Silence reclaimed the glade.
Teresa stood still, sword lowered, eyes cold.
The remnants of the creature disintegrated into ash, consumed by its unstable magic.
For several long moments, Teresa remained there, surveying the remains.
There was no satisfaction. No pride.
Only observation.
The creature's magic signature faded into nothing, but the corrupted energy lingering in the ruins continued to pulse weakly.
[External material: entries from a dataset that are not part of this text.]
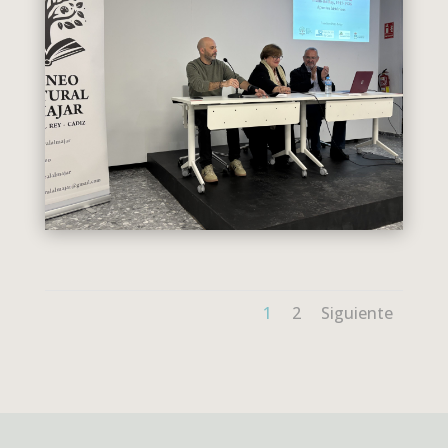
1
2
Siguiente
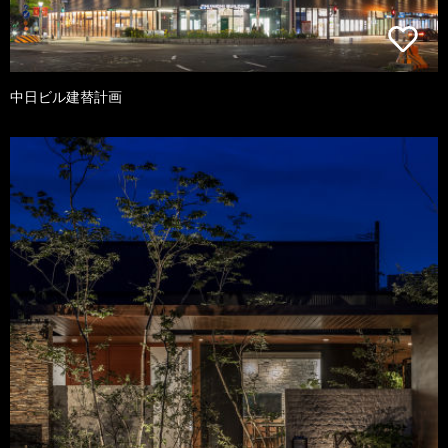
中日ビル建替計画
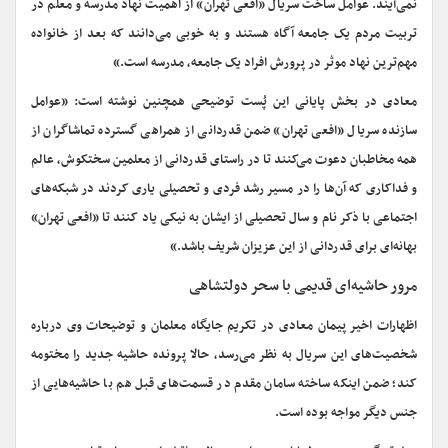
نمی‌آیند. عوامل ساخت سریال «افعی تهران» از اهمیت نهاد مدرسه و معلم در
تربیت مردم یک جامعه آگاه هستند و به خوبی می‌دانند که بعد از خانواده
مهم‌ترین نهاد موثر در پرورش افراد یک جامعه، مدرسه است.»
معادی در بخش پایانی این پُست توضیحی همچنین نوشته است: «عوامل
سازنده سریال «افعی تهران» ضمن قدردانی از همراهی گسترده تماشاگران از
همه مخاطبان دعوت می‌کنند تا در راستای قدردانی از معلمین سختکوش، عالم
و فداکاری که آن‌ها را در مسیر رشد فردی و تحصیلی یاری کردند در شبکه‌های
اجتماعی با ذکر نام و سال تحصیلی از ایشان به نیکی یاد کنند تا «افعی تهران»
بهانه‌ای برای قدردانی از این عزیزان شریف باشد.»
مرور حاشیه‌ای قدیمی با سحر دولتشاهی
اظهارات اخیر پیمان معادی در تکریم جایگاه معلمان و توضیحات وی درباره
شخصیت‌های این سریال به نظر می‌رسد، حالا پرونده حاشیه جدید را مختومه
کند؛ ضمن اینکه ساخته سامان مقدم در قسمت‌های قبل هم با حاشیه‌هایی از
جنس دیگر مواجه بوده است.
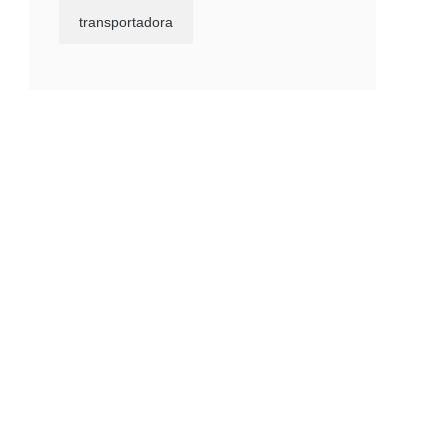
transportadora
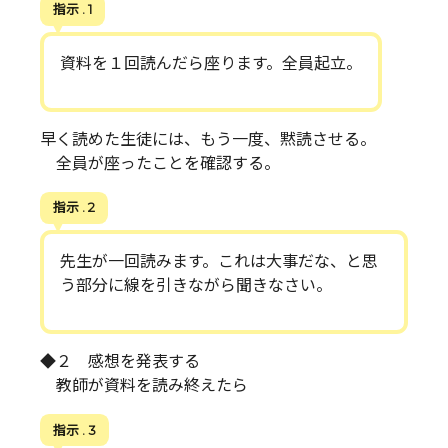
指示 . 1
資料を１回読んだら座ります。全員起立。
早く読めた生徒には、もう一度、黙読させる。
全員が座ったことを確認する。
指示 . 2
先生が一回読みます。これは大事だな、と思
う部分に線を引きながら聞きなさい。
◆２ 感想を発表する
教師が資料を読み終えたら
指示 . 3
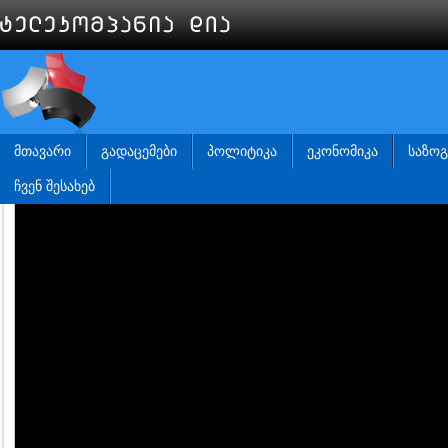
ᲛᲗᲐᲕᲐᲠᲘ
ᲒᲐᲓᲐᲪᲔᲛᲔᲑᲘ
ᲞᲝᲚᲘᲢᲘᲙᲐ
ᲔᲙᲝᲜᲝᲛᲘᲙᲐ
ᲡᲐᲖᲝ
ᲩᲕᲔᲜ ᲨᲔᲡᲐᲮᲔᲑ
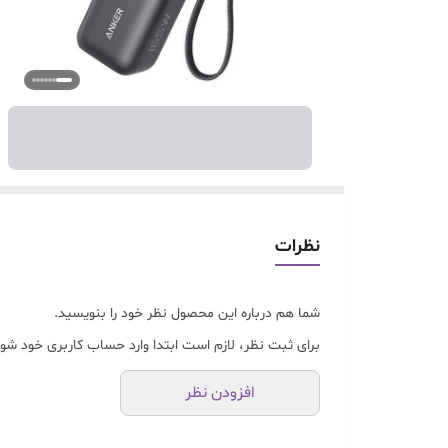
نظرات
شما هم درباره این محصول نظر خود را بنویسید.
برای ثبت نظر، لازم است ابتدا وارد حساب کاربری خود شوی
افزودن نظر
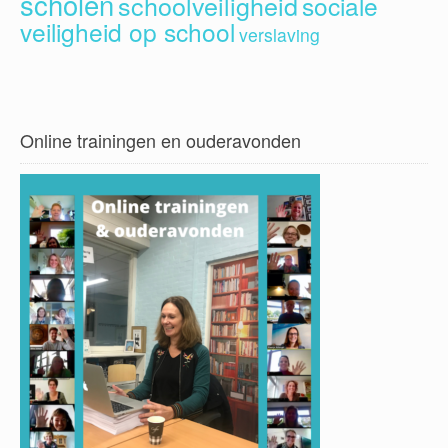
scholen
schoolveiligheid
sociale
veiligheid op school
verslaving
Online trainingen en ouderavonden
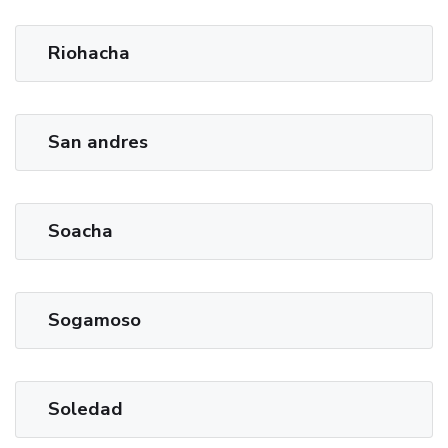
Riohacha
San andres
Soacha
Sogamoso
Soledad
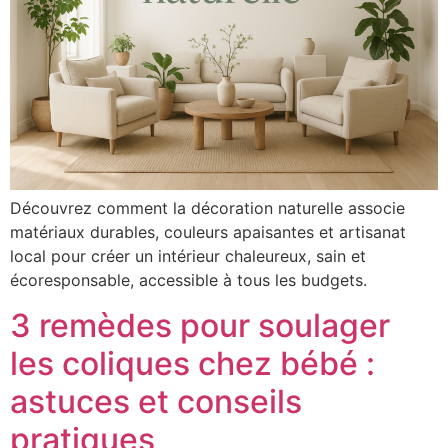
Découvrez comment la décoration naturelle associe
matériaux durables, couleurs apaisantes et artisanat
local pour créer un intérieur chaleureux, sain et
écoresponsable, accessible à tous les budgets.
3 remèdes pour soulager
les coliques chez bébé :
astuces et conseils
pratiques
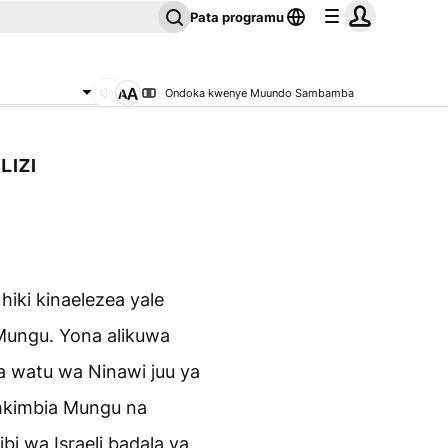
Pata programu
Ondoka kwenye Muundo Sambamba
LIZI
hiki kinaelezea yale
ungu. Yona alikuwa
watu wa Ninawi juu ya
umkimbia Mungu na
i wa Israeli badala ya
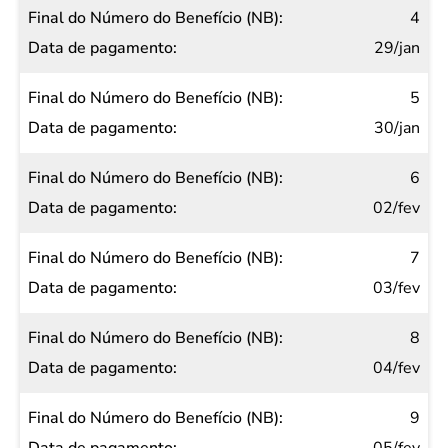
4
29/jan
5
30/jan
6
02/fev
7
03/fev
8
04/fev
9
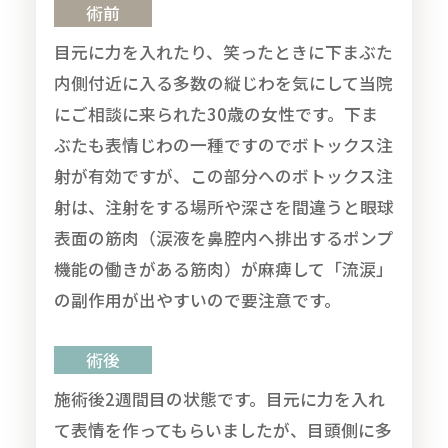
術前
目元に力を入れたり、笑ったときに下まぶた
内側付近に入る多数の縦じわを気にして当院
にご相談に来られた30歳の女性です。下ま
ぶたも表情じわの一種ですのでボトックス注
射が有効ですが、この部分へのボトックス注
射は、注射をする場所や深さを間違うと眼球
表面の筋肉（涙液を鼻腔内へ排出するポンプ
機能の働きがある筋肉）が麻痺して「流涙」
の副作用が出やすいので要注意です。
術後
施術後2週間目の状態です。目元に力を入れ
て表情を作ってもらいましたが、目頭側に多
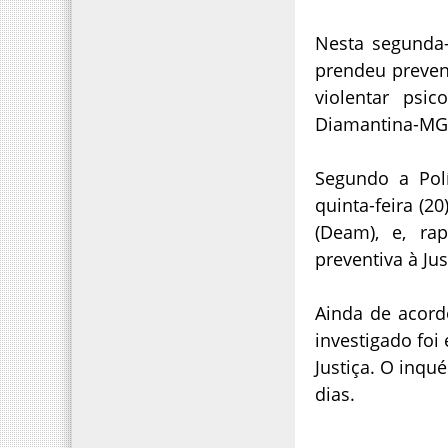
Nesta segunda-f
prendeu preven
violentar ps
Diamantina-MG
Segundo a Políc
quinta-feira (2
(Deam), e, r
preventiva à Jus
Ainda de acord
investigado foi
Justiça. O inqué
dias.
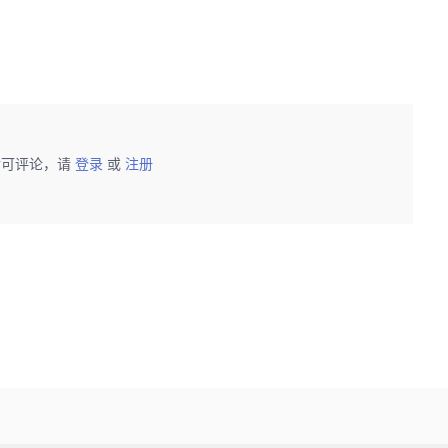
后可评论，请
登录
或
注册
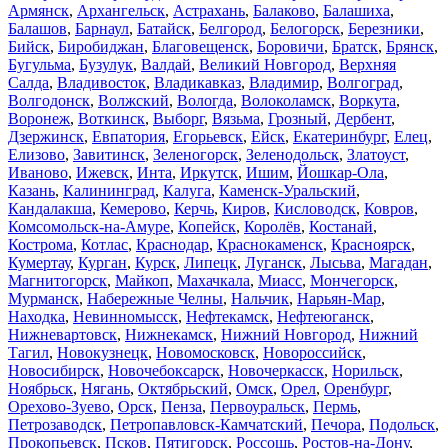
Армянск
,
Архангельск
,
Астрахань
,
Балаково
,
Балашиха
,
Балашов
,
Барнаул
,
Батайск
,
Белгород
,
Белогорск
,
Березники
,
Бийск
,
Биробиджан
,
Благовещенск
,
Боровичи
,
Братск
,
Брянск
,
Бугульма
,
Бузулук
,
Валдай
,
Великий Новгород
,
Верхняя
Салда
,
Владивосток
,
Владикавказ
,
Владимир
,
Волгоград
,
Волгодонск
,
Волжский
,
Вологда
,
Волоколамск
,
Воркута
,
Воронеж
,
Воткинск
,
Выборг
,
Вязьма
,
Грозный
,
Дербент
,
Дзержинск
,
Евпатория
,
Егорьевск
,
Ейск
,
Екатеринбург
,
Елец
,
Елизово
,
Завитинск
,
Зеленогорск
,
Зеленодольск
,
Златоуст
,
Иваново
,
Ижевск
,
Инта
,
Иркутск
,
Ишим
,
Йошкар-Ола
,
Казань
,
Калининград
,
Калуга
,
Каменск-Уральский
,
Кандалакша
,
Кемерово
,
Керчь
,
Киров
,
Кисловодск
,
Ковров
,
Комсомольск-на-Амуре
,
Копейск
,
Королёв
,
Костанай
,
Кострома
,
Котлас
,
Краснодар
,
Краснокаменск
,
Красноярск
,
Кумертау
,
Курган
,
Курск
,
Липецк
,
Луганск
,
Лысьва
,
Магадан
,
Магнитогорск
,
Майкоп
,
Махачкала
,
Миасс
,
Мончегорск
,
Мурманск
,
Набережные Челны
,
Нальчик
,
Нарьян-Мар
,
Находка
,
Невинномысск
,
Нефтекамск
,
Нефтеюганск
,
Нижневартовск
,
Нижнекамск
,
Нижний Новгород
,
Нижний
Тагил
,
Новокузнецк
,
Новомосковск
,
Новороссийск
,
Новосибирск
,
Новочебоксарск
,
Новочеркасск
,
Норильск
,
Ноябрьск
,
Нягань
,
Октябрьский
,
Омск
,
Орел
,
Оренбург
,
Орехово-Зуево
,
Орск
,
Пенза
,
Первоуральск
,
Пермь
,
Петрозаводск
,
Петропавловск-Камчатский
,
Печора
,
Подольск
,
Прокопьевск
,
Псков
,
Пятигорск
,
Россошь
,
Ростов-на-Дону
,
This was not the only site like this in Earthland. That much she understood now.
Magic in this world was not limited to the structured guilds and regulated councils. Beneath the surface, old wounds still bled. Experiments abandoned. Cursed rituals are long forgotten. Things men had tried to control—and failed.
Even here, centuries away from the Yoma and Awakened Beings of her world, the echoes of humanity's arrogance still bred new monsters.
As the corrupted air began to dissipate, Teresa quietly summoned her Requip, dismissing her armor and sword back into storage. The familiar black tunic remained—light, comfortable, allowing her body to breathe once more.
She glanced upward at the pale sky.
This world is not so different after all.
And then she turned, leaving the ruins behind without a second glance.